One of my favourite memories was climbing trees in the forbidden forest during our lunch breaks. The forest merged into our hill at the far end of our playground and it was strictly forbidden that any pupil entered without supervision. You were only given supervision during science class when you were learning outside (which was rare). These woods were huge. As we did this every day, we’d managed to map out the safest routes to descend to the bottom of the hill and would use to trees to help climb back up. It was a great workout! The embankments were particularly steep and it wasn’t uncommon for us to attend our afternoon lessons with mud caked down our legs and shoes. We did this for about a year before a particularly bad day put an end to our escapades.
Lunch time started, same as any other. Four of us went into the woods (we usually left 2 or 3 people to bag watch while we were gone) and took our normal path. Recently a wasp’s nest had been forming along a popular path of ours and on this day, it was fully active. No one likes wasps, they are natures jackass’, so we made the decision to bypass the nest and descending down the closest embankment, a steeper one. Usually going down one at a time, Zoe lead the group. I was second, Steph 3rd and Claire 4th. At this stage, I should point out that Claire was the baby of the group and the least experienced out of our climbing brigade. As we were still close to the wasp’s nest, we decided to decent as soon as possible. Once Zoe reached the halfway point, I began to climb down. I got only a free trees down before all of a sudden I heard a scream and Steph whizzed past me. She had slipped and was effectively skiing down the embankment. We watched horror as she collided with an old tree stump and hit her head. She settled, lifeless. Zoe and I raced to her while Claire, sobbing, stood at the starting position. Steph had started to move by the time we reached her. Besides a few cuts and scrapes, she seemed OK.
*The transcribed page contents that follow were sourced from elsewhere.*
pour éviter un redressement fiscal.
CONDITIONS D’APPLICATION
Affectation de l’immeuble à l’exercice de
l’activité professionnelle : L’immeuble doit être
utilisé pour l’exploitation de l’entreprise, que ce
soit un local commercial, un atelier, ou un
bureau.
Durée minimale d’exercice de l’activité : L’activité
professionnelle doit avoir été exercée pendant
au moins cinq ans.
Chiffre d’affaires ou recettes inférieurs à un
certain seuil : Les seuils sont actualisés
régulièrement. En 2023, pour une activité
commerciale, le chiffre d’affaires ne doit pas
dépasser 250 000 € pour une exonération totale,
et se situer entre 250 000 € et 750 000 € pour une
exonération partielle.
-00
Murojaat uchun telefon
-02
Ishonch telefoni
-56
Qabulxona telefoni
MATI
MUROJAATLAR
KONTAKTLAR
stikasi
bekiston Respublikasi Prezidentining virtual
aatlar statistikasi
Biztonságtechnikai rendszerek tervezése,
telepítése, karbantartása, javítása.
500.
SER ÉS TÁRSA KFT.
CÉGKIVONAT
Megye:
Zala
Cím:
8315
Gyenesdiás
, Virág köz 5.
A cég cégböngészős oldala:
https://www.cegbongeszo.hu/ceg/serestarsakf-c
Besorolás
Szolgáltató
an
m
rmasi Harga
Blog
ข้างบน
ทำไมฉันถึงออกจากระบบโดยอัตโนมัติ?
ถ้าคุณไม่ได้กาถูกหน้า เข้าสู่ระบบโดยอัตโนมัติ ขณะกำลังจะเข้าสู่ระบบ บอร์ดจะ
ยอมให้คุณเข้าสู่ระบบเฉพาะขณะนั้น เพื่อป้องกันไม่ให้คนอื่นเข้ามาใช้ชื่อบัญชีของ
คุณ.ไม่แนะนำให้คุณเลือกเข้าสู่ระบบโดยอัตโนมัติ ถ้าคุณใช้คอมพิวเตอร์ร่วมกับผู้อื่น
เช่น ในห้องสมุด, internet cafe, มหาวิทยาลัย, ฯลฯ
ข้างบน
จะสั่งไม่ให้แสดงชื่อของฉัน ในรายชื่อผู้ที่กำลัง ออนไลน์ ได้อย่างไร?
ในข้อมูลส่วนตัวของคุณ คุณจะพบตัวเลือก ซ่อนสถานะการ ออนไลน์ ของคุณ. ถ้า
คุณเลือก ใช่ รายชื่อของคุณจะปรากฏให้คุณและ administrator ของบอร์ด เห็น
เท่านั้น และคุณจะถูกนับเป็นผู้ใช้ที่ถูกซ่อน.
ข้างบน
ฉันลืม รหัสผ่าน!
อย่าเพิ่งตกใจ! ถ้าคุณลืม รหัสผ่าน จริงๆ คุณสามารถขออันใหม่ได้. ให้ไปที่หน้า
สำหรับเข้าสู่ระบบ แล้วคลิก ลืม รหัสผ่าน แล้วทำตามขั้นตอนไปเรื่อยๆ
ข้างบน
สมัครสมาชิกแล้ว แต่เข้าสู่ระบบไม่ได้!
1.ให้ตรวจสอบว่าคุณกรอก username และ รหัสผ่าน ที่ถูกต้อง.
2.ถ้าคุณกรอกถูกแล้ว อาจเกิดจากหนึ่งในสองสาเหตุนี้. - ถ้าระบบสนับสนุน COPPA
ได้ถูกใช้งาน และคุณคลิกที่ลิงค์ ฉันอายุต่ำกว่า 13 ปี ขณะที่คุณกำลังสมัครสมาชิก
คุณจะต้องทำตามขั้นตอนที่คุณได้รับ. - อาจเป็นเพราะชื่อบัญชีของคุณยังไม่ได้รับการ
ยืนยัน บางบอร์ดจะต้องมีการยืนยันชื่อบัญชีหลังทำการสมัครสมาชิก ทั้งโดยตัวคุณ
So now three of us are at the bottom of a rather steep, unfamiliar embankment, one of whom may or may not need medical attention, we don’t know. One thing for certain, we weren’t going to re-climb this hill. The problem with forests is that they are complex mazes of trees and bushes and all though in reality we were probably only three minutes from our normal climbing spot, we were completely lost. We knew that if we could find the viaduct, we’d find our way back to school, so signalling to Claire to guide us, we tried to navigate though the undergrowth. We were like explorers in an Indiana Jones movie. I remember cutting my leg on a stray bit of bramble, nothing more than a graze really but at the time it felt like a war wound.
After trekking for what felt like ages, we came to a path but to follow it would mean we’d lose sight of Claire as her path led a different way. There wasn’t much of a choice for either of us. The closer to the viaduct we got, the more civilization we could hear. The end was in sight! Or so we thought…
So…. So. The path lead us to the viaduct, except it has somehow lead us away from school and behind a mesh fence. We were no longer on school property and period 5 was about to start. I probably began to freak out here. Luckily Zoe knew whereabouts we’d ended up and it wasn’t too far from Balwearie but to get back into the school grounds, we’d have to go through reception and explain ourselves. WORST. WALK. OF. SHAME. EVER.
We did make it back, obviously. Heads hung in shame. Misses all of 5th period and were put into isolation for the rest of the week. Oh, and our actions resulted in the forest entrance to be monitored every break time so we had to find a new spot to hang out on. But even though that was our last memory of our climbing adventures, I don’t regret a single thing. I had the best time at this school and I so wish I could go back, just for one day and be a teenager again.